Friday, December 5, 2008

The Ghost of Christmas Past?

By Lonnie Cruse

Recently hubby was shifting things around in his closet (he calls it cleaning the closet) and found a small box of old pictures.

Shuffling through, I came across an early 50's picture of a decorated Christmas tree sitting in front of the two living room corner windows in the house where I grew up. Back then the tree was always real and always covered in tinsel. My step-mom had a friend who hung each strand perfectly. I was no longer allowed to help with the tinsel once my ability to toss a large handful at the top branches was discovered.



Another picture in the box was of me holding the two foot tall doll I got for Christmas in 1952. That year I was nine, the same age my youngest grandson is now. As mom snapped the picture an unknown couple in the background walked down the sidewalk of the small motel next door to us. Both are dressed in perfect examples of early 50's fashion, except the man isn't wearing a hat. I love looking at them, wondering who they were, where they were going that long ago Christmas day in Las Vegas, Nevada. To visit friends or family? To lunch? To a casino? Moments in time.
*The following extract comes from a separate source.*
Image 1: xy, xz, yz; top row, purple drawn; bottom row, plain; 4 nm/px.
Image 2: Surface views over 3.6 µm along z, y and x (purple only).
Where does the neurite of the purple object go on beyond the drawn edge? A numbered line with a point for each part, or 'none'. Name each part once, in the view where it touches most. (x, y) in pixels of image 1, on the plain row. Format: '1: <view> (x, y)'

I love mystery, but I also love reading science fiction. The ability science fiction offers us to do things we can't really do. At least not yet. I often wonder what it would be like to be able to visit the past. To step into an old photograph, into that setting, and see what's going on. Or step through an antique mirror and see the people who looked at their reflection when the mirror was new. What would that be like? What would I see? And would my being there change anything for those in the past?

One thing I've learned through watching modern day forensic programs is that killers always take something with them from the crime scene (even if they don't realize it, like a carpet fiber or a strand of hair from the victim onto their clothes) and they always leave something (carpet fibers from their own home or vehicle, their own hair strands, etc.) So wouldn't it be nearly impossible to visit the past and not leave something of ourselves or take something away, thus changing things? I dunno.
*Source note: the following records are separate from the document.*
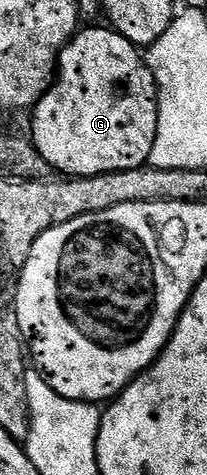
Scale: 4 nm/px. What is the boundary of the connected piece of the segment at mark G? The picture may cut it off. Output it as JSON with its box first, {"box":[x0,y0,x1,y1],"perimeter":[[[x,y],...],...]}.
{"box":[30,27,160,178],"perimeter":[[[111,27],[103,28],[81,28],[76,36],[69,41],[68,46],[60,53],[60,63],[56,80],[52,82],[51,89],[45,93],[44,98],[35,105],[30,113],[30,116],[32,116],[32,133],[30,132],[32,144],[40,152],[42,159],[46,159],[46,163],[52,165],[53,170],[57,174],[67,175],[69,178],[97,177],[110,171],[126,171],[127,169],[136,169],[140,165],[148,164],[148,156],[154,147],[154,139],[158,131],[158,107],[160,106],[160,98],[156,91],[156,80],[152,72],[148,69],[147,60],[142,56],[141,50],[137,46],[129,43],[121,33],[117,33]]]}

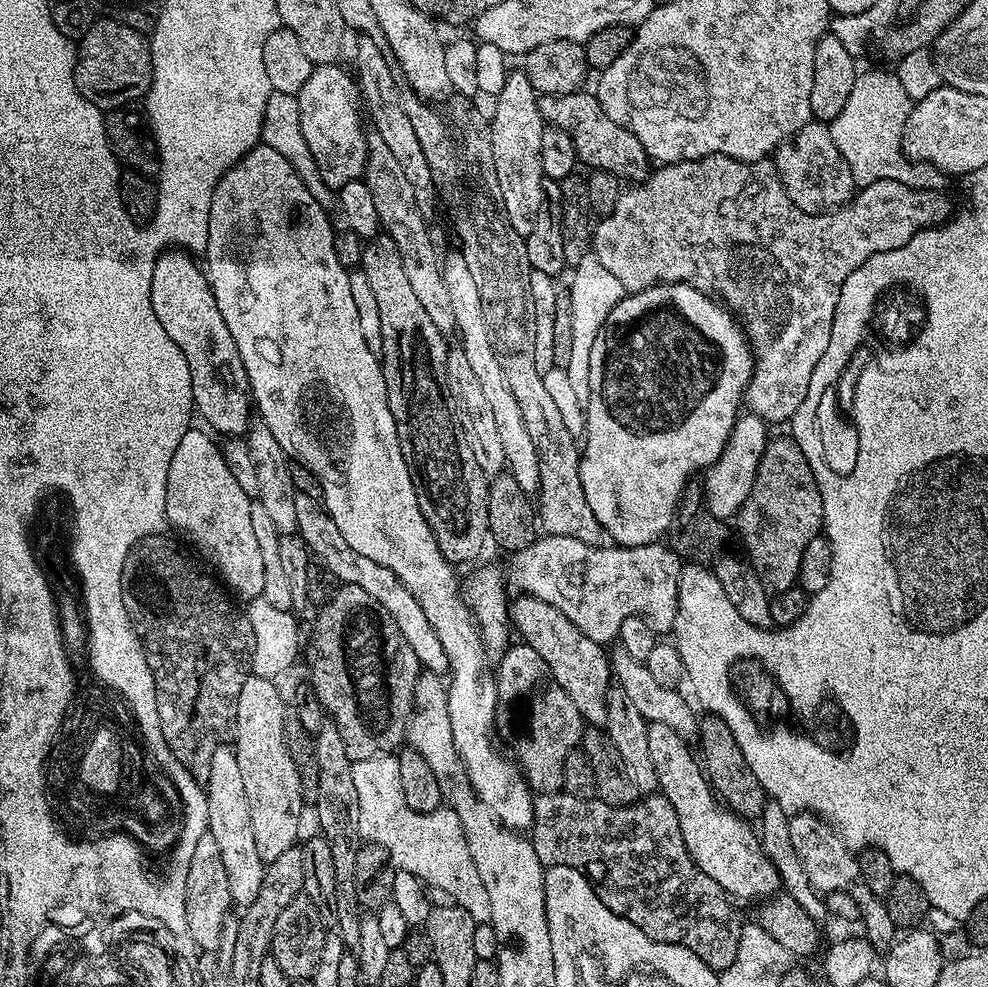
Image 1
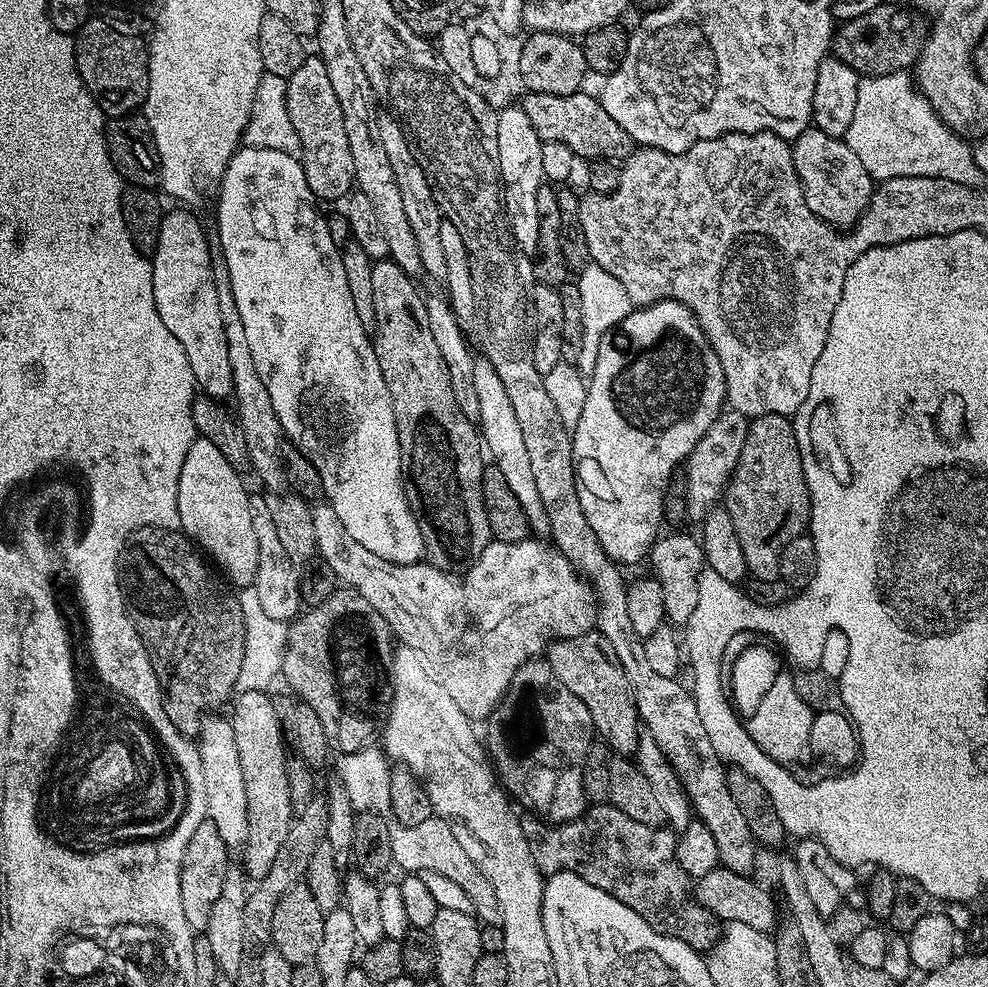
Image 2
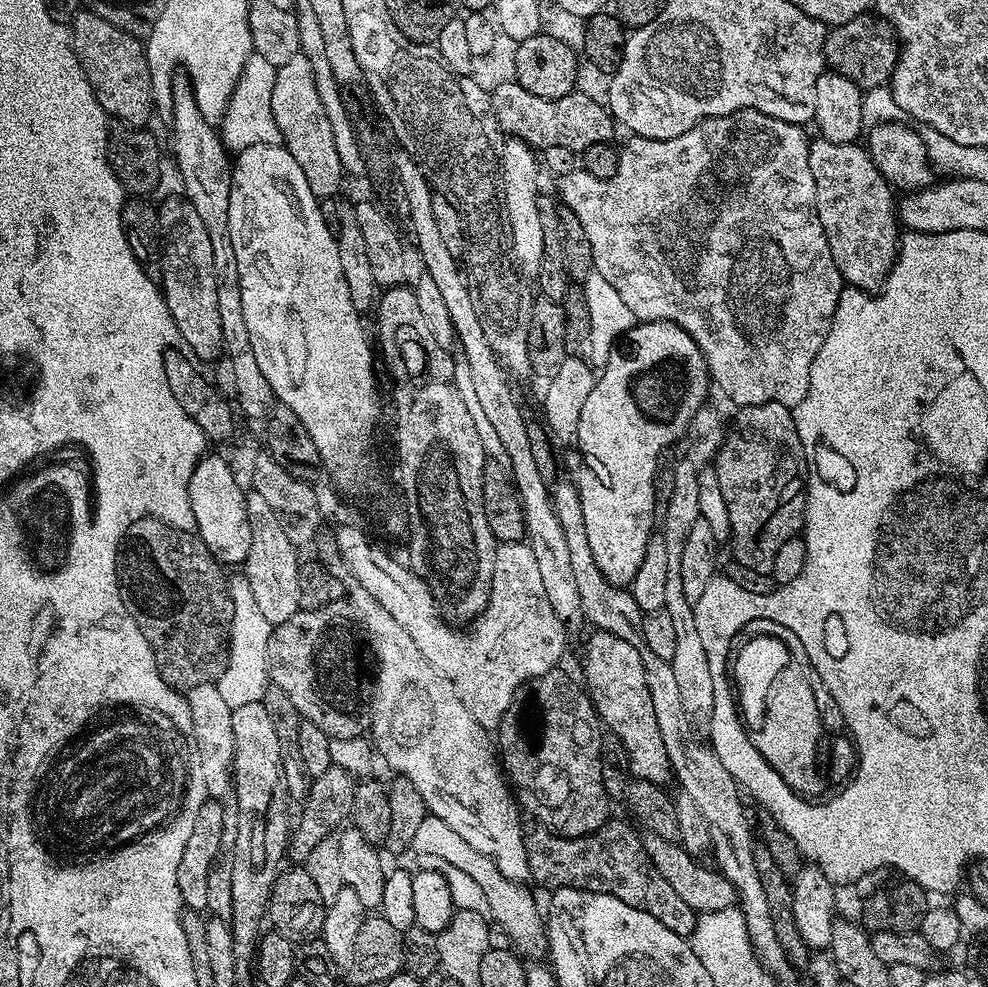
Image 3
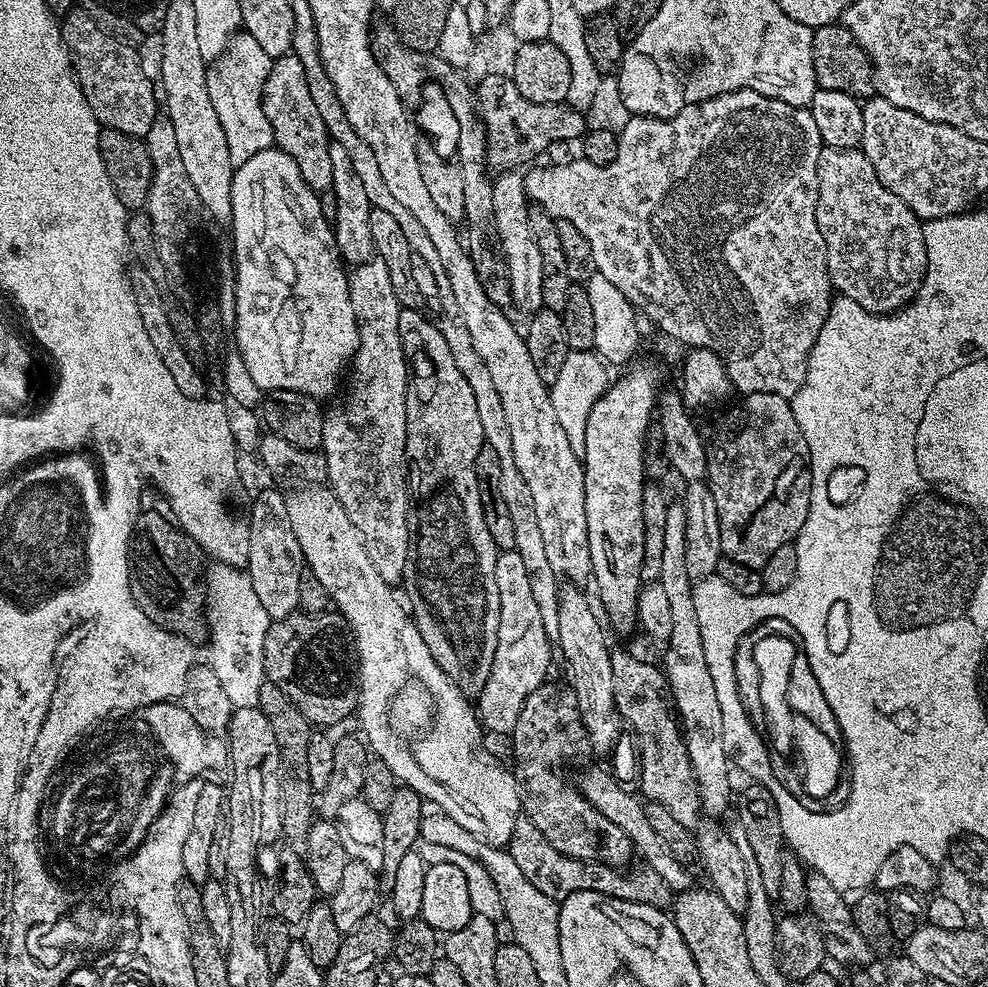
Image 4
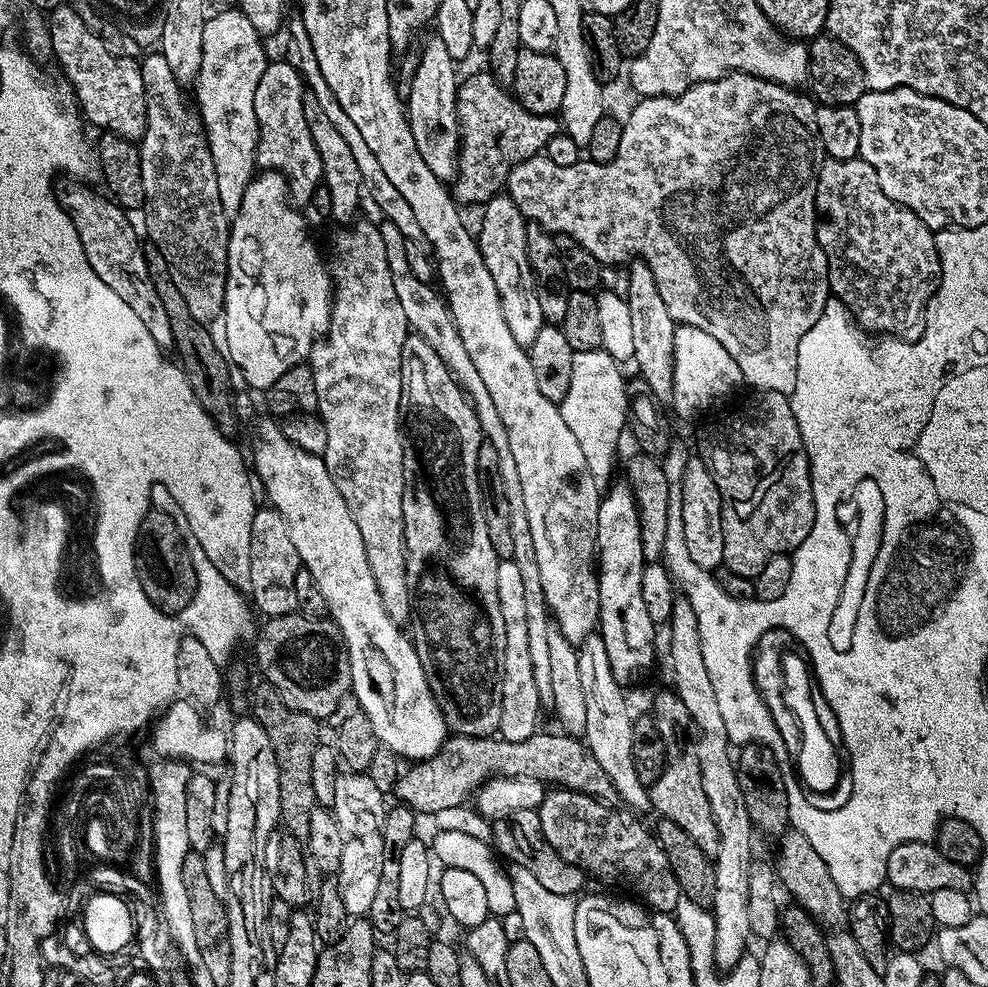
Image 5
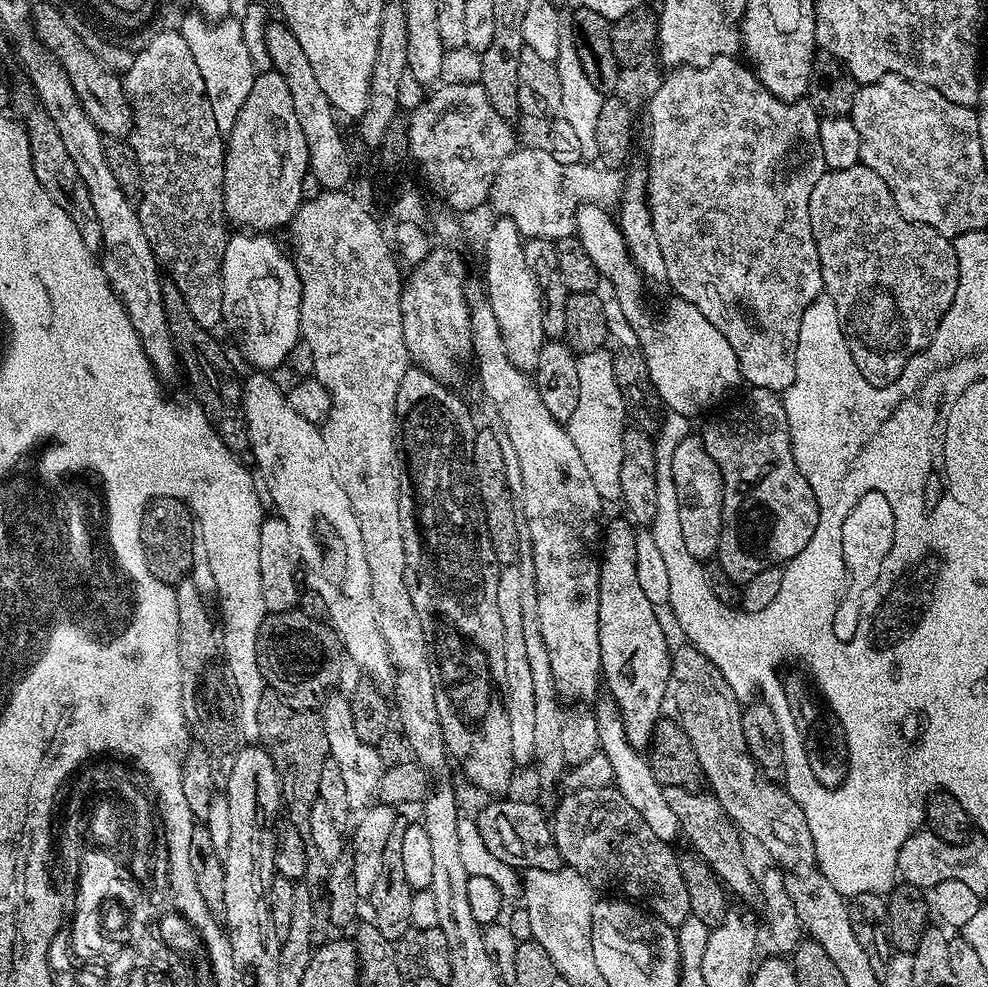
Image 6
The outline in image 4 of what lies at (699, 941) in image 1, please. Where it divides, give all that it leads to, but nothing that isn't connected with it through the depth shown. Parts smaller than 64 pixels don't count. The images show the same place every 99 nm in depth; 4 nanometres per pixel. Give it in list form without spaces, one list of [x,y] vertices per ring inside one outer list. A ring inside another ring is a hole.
[[[523,814],[514,822],[514,834],[510,834],[506,851],[514,858],[514,862],[518,862],[518,870],[522,870],[522,874],[530,878],[532,885],[557,902],[566,899],[570,894],[578,894],[582,890],[606,894],[626,902],[649,904],[662,909],[667,909],[674,900],[672,889],[666,886],[666,882],[662,882],[662,878],[658,878],[658,874],[654,874],[652,868],[639,866],[640,868],[634,869],[633,872],[628,872],[612,868],[608,864],[595,864],[578,858],[570,858],[554,850],[554,846],[546,842],[542,830],[538,830],[538,826],[534,826],[534,822],[530,822]]]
But I do know I'd love to be able to visit the past. Maybe that Christmas day in 1952 with the coveted doll in my hands, Santa having come through for me yet again. Or my wedding day? A day when my boys were little enough to sit on my lap? So many days. Maybe even a difficult day, to comfort or be comforted by a loved one?
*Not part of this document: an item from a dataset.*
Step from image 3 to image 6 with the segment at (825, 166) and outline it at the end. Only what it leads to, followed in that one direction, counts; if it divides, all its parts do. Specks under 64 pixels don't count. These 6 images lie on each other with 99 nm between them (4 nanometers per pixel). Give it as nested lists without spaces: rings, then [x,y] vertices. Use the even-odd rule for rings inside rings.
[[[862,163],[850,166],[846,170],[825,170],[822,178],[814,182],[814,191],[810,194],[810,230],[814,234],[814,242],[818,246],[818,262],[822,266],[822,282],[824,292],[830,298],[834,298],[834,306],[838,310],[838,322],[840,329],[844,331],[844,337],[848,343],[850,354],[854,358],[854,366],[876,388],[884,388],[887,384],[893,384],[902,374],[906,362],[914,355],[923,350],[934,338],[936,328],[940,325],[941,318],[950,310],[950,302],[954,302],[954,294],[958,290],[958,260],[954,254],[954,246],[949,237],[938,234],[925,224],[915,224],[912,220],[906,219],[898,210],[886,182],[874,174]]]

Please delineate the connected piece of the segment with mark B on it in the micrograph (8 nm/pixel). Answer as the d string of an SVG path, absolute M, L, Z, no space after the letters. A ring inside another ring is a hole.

Sigh, but then I'd likely be spending all my days in the past, entirely missing the present. And the future. Ah, maybe that's why we can't visit the past, where we know pretty much what happened? Because we need to be here, living the day? Well, it was just a thought.

May your present be full of lovely presents and your future be bright. Meanwhile, why not pull out an old album and spend an hour visiting the past? But brace yourself, your hair styles and clothing were pretty different back then.

P. S. A special Merry Christmas wish to Francie T. who lived across the street from me and who received a similar doll that year.

7 comments:

Lorraine_Bartlett said...

Love the tree, Lonnie! My mother has always been afraid of fire. So when I was 6 (my brother 4) we got one one of those non-flammable aluminum trees. My brother never remembered the real ones, so Christmas to him has always been an aluminum tree. His wife insists they have a green, artificial (pre-lit) tree. He still laments that she tossed out his three (acquired--just in case) aluminum trees after they moved the last time. (I've got a green artificial tree, too! Never liked the aluminum one.)

Lonnie Cruse said...

Don's mom always had the aluminum tree too, and the spinning light. So did we for a few years. We use an artificial tree now so I can keep it up longer.

Thankful Paul said...

Hello

Sandra Parshall said...

I always loved the Star Trek episodes where Kirk and Spock traveled back in time to prevent some disaster. It's fascinating to think how altering one event, maybe a seemingly inconsequential chance meeting or decision, might change the course of history. Scrooge in A Christmas Carol, of course, is given a lesson in how petty, mean-spirited actions can cause enormous harm.

Don't go back to the past, Lonnie. You might find yourself wanting to change all sorts of little things, and in doing so you might make the rest of your life unravel! We are where we are for a reason, and every step we've ever taken has been leading us to this spot.

Bill McCleery said...

Interesting post! My wife and I both grew up on the Eastside of Indianapolis, and we met when I was 24 and she was several years younger. In talking about our childhood and teen-age years, we've realized both our families frequented some of the same exact places (and her family some of the places I worked as a teen-ager). We almost certainly crossed paths numerous times as kids. Wouldn't it be neat to be able to rewind a "video archive" of all our past encounters and watch together the times when that happened? "Look, I'm standing in line right next to you," etc. Oh well. Fun to imagine.

Julia Buckley said...

What a fun post! I love the pictures, and I've often thought about the notion of where I would go, or WHEN I would go, if I could time travel. Some perfect day would indeed be a good destination.

Lonnie Cruse said...

Wow, great comments/suggestions everyone! Thanks for stopping by!